## Valve Design for Flow Control

Valves regulate fluid flow regulating a pressure drop in a flow line. Valves are a common final control element for a process control system to maintain pressure, temperature, composition, or other process quantities. There are many types of valves with strengths and weaknesses for particular applications. For example, some valves are better suited for applications where the valve is mostly for starting and stopping flow in a pipeline. In this case, a type of valve design that has low pressure drop is desired and a ball valve or gate valve may be selected. In other cases, it is desirable to precisely maintain a flowrate into a process and a globe valve may be the preferred solution. When backflow is a concern, a swing-check valve can be installed to ensure that fluid only flows in one direction. Each valve has unique performance characteristics.

#### Valve Design Equation

The valve design equation relates the pressure drop `\Delta P_v` across the valve to the volumetric flow rate `q`.

SUPPLIED DATA:
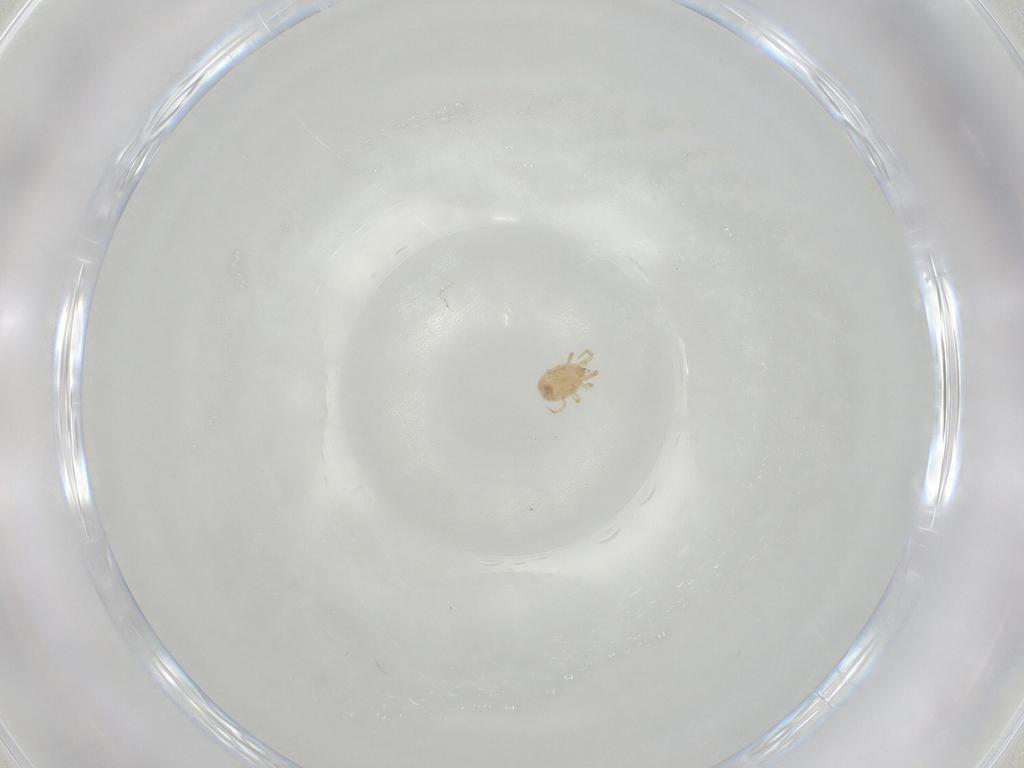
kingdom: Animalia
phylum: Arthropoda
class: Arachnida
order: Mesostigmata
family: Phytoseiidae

---

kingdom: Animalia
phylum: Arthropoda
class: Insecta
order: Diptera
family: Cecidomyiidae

WRITTEN REQUEST 1: Transcribe the valve design passage starting with "## Valve Design for" and going on through "unique performance characteristics.".
WRITTEN REQUEST 2:
Answer these questions from the valve design passage:
(a) Which valve may be preferred when a flowrate into a process must be held precisely?
(b) What can be installed when backflow is a concern?
(c) The valve design equation relates the pressure drop across the valve to what quantity?
WRITTEN REQUEST 3: List every specific type of valve that the valve design passage names.
The records that come after the valve design passage are a separate set of material.

FINAL RESULT 1:
## Valve Design for Flow Control

Valves regulate fluid flow regulating a pressure drop in a flow line. Valves are a common final control element for a process control system to maintain pressure, temperature, composition, or other process quantities. There are many types of valves with strengths and weaknesses for particular applications. For example, some valves are better suited for applications where the valve is mostly for starting and stopping flow in a pipeline. In this case, a type of valve design that has low pressure drop is desired and a ball valve or gate valve may be selected. In other cases, it is desirable to precisely maintain a flowrate into a process and a globe valve may be the preferred solution. When backflow is a concern, a swing-check valve can be installed to ensure that fluid only flows in one direction. Each valve has unique performance characteristics.

FINAL RESULT 2:
(a) A globe valve.
(b) A swing-check valve.
(c) The volumetric flow rate, q.

FINAL RESULT 3:
Ball valve
Gate valve
Globe valve
Swing-check valve